[Work order]
Could you print all the entries exactly?

[Dataset]
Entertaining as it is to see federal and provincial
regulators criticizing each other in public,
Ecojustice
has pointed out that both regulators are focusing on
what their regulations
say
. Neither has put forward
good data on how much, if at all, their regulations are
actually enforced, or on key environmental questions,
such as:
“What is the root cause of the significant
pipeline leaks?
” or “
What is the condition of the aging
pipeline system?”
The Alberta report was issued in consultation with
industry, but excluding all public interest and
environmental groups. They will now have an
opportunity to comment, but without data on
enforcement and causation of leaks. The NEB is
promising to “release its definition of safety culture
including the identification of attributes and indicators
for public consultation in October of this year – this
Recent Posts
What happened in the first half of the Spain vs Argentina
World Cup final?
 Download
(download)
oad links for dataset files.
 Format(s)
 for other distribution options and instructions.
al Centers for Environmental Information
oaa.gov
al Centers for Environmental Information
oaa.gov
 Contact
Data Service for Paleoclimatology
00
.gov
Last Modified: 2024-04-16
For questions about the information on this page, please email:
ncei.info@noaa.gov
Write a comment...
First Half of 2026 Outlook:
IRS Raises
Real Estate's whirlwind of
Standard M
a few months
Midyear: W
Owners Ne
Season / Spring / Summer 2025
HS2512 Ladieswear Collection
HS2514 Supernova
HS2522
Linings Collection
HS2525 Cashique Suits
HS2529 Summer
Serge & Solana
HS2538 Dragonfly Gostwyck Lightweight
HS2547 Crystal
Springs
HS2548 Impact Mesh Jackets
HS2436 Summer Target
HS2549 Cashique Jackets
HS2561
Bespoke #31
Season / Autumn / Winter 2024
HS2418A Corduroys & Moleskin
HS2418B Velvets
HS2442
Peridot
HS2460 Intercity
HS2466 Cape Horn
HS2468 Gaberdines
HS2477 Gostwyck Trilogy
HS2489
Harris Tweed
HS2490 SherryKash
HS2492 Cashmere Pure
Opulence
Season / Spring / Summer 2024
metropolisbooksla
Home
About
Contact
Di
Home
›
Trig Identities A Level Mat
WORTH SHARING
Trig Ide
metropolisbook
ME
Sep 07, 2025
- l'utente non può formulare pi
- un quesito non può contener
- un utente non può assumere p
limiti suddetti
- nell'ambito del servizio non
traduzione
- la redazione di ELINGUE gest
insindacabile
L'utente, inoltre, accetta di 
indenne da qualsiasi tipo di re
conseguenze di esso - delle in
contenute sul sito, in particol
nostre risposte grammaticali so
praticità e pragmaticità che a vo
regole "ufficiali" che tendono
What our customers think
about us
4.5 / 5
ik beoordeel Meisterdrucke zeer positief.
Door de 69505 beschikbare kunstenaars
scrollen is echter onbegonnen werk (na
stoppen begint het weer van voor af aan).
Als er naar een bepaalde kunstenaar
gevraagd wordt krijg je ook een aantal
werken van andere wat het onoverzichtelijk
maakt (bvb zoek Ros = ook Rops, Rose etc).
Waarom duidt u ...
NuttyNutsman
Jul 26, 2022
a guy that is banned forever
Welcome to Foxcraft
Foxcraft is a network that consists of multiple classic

[Output below]
Entertaining as it is to see federal and provincial
regulators criticizing each other in public,
Ecojustice
has pointed out that both regulators are focusing on
what their regulations
say
. Neither has put forward
good data on how much, if at all, their regulations are
actually enforced, or on key environmental questions,
such as:
“What is the root cause of the significant
pipeline leaks?
” or “
What is the condition of the aging
pipeline system?”
The Alberta report was issued in consultation with
industry, but excluding all public interest and
environmental groups. They will now have an
opportunity to comment, but without data on
enforcement and causation of leaks. The NEB is
promising to “release its definition of safety culture
including the identification of attributes and indicators
for public consultation in October of this year – this
Recent Posts
What happened in the first half of the Spain vs Argentina
World Cup final?
 Download
(download)
oad links for dataset files.
 Format(s)
 for other distribution options and instructions.
al Centers for Environmental Information
oaa.gov
al Centers for Environmental Information
oaa.gov
 Contact
Data Service for Paleoclimatology
00
.gov
Last Modified: 2024-04-16
For questions about the information on this page, please email:
ncei.info@noaa.gov
Write a comment...
First Half of 2026 Outlook:
IRS Raises
Real Estate's whirlwind of
Standard M
a few months
Midyear: W
Owners Ne
Season / Spring / Summer 2025
HS2512 Ladieswear Collection
HS2514 Supernova
HS2522
Linings Collection
HS2525 Cashique Suits
HS2529 Summer
Serge & Solana
HS2538 Dragonfly Gostwyck Lightweight
HS2547 Crystal
Springs
HS2548 Impact Mesh Jackets
HS2436 Summer Target
HS2549 Cashique Jackets
HS2561
Bespoke #31
Season / Autumn / Winter 2024
HS2418A Corduroys & Moleskin
HS2418B Velvets
HS2442
Peridot
HS2460 Intercity
HS2466 Cape Horn
HS2468 Gaberdines
HS2477 Gostwyck Trilogy
HS2489
Harris Tweed
HS2490 SherryKash
HS2492 Cashmere Pure
Opulence
Season / Spring / Summer 2024
metropolisbooksla
Home
About
Contact
Di
Home
›
Trig Identities A Level Mat
WORTH SHARING
Trig Ide
metropolisbook
ME
Sep 07, 2025
- l'utente non può formulare pi
- un quesito non può contener
- un utente non può assumere p
limiti suddetti
- nell'ambito del servizio non
traduzione
- la redazione di ELINGUE gest
insindacabile
L'utente, inoltre, accetta di 
indenne da qualsiasi tipo di re
conseguenze di esso - delle in
contenute sul sito, in particol
nostre risposte grammaticali so
praticità e pragmaticità che a vo
regole "ufficiali" che tendono
What our customers think
about us
4.5 / 5
ik beoordeel Meisterdrucke zeer positief.
Door de 69505 beschikbare kunstenaars
scrollen is echter onbegonnen werk (na
stoppen begint het weer van voor af aan).
Als er naar een bepaalde kunstenaar
gevraagd wordt krijg je ook een aantal
werken van andere wat het onoverzichtelijk
maakt (bvb zoek Ros = ook Rops, Rose etc).
Waarom duidt u ...
NuttyNutsman
Jul 26, 2022
a guy that is banned forever
Welcome to Foxcraft
Foxcraft is a network that consists of multiple classic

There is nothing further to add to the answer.